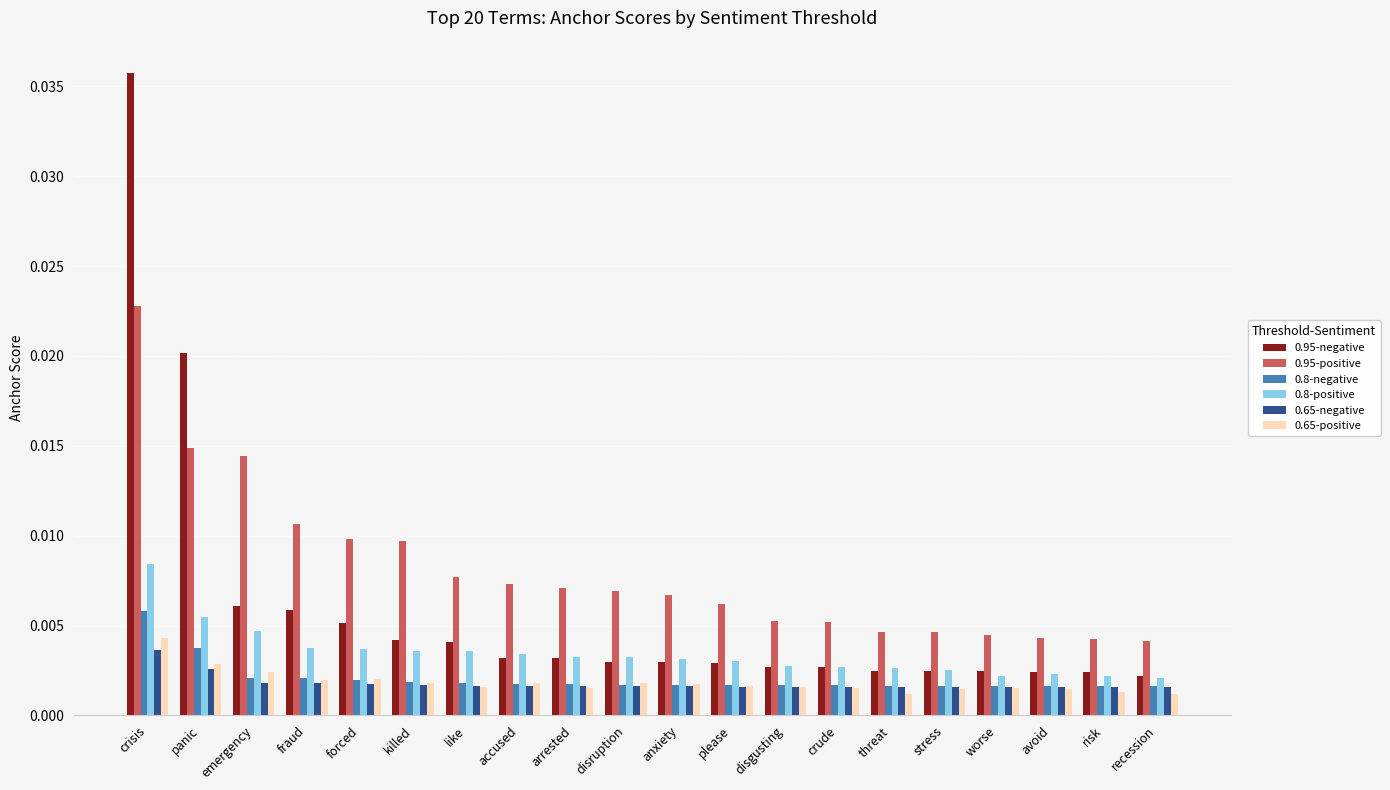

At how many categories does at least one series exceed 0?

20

────────────────

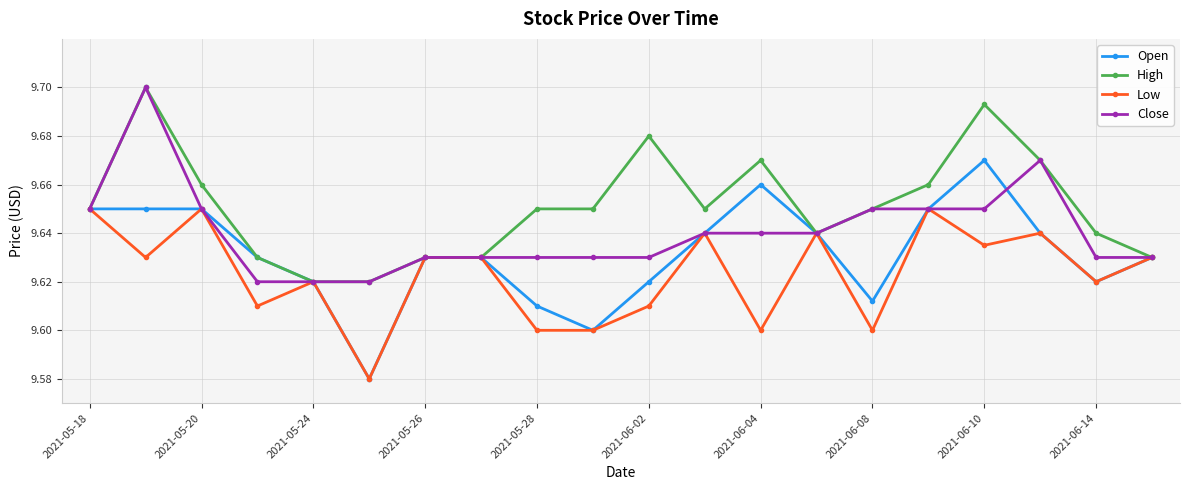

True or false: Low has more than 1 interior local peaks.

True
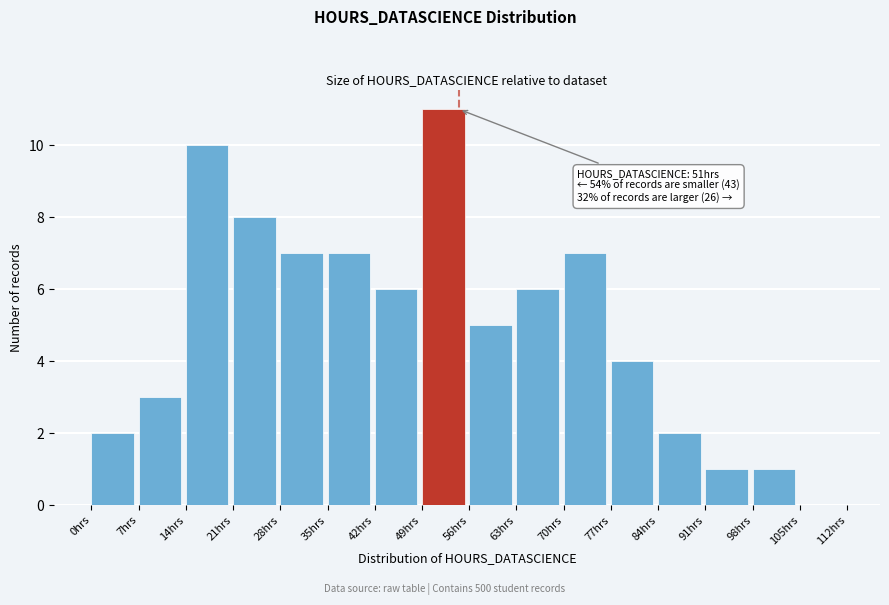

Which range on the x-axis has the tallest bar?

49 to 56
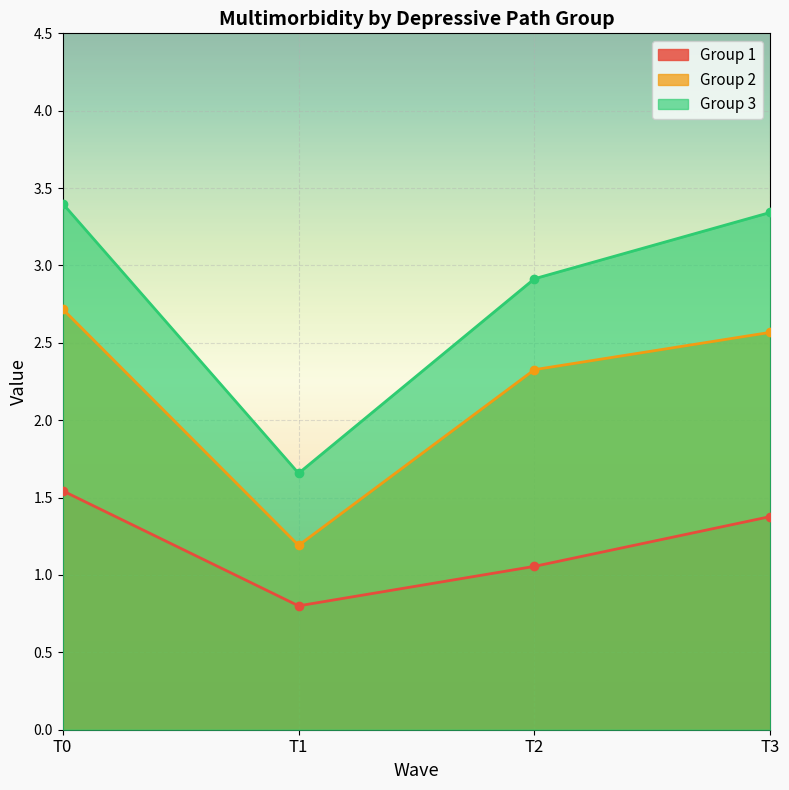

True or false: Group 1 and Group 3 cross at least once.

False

────────────────

◆ EXERCISE OBJECTIVE
Which lines of the records contain the string "least"? Return each of those lines in full.

◆ SOLUTION TO THIS TASK
At how many categories does at least one series exceed 0?
True or false: Group 1 and Group 3 cross at least once.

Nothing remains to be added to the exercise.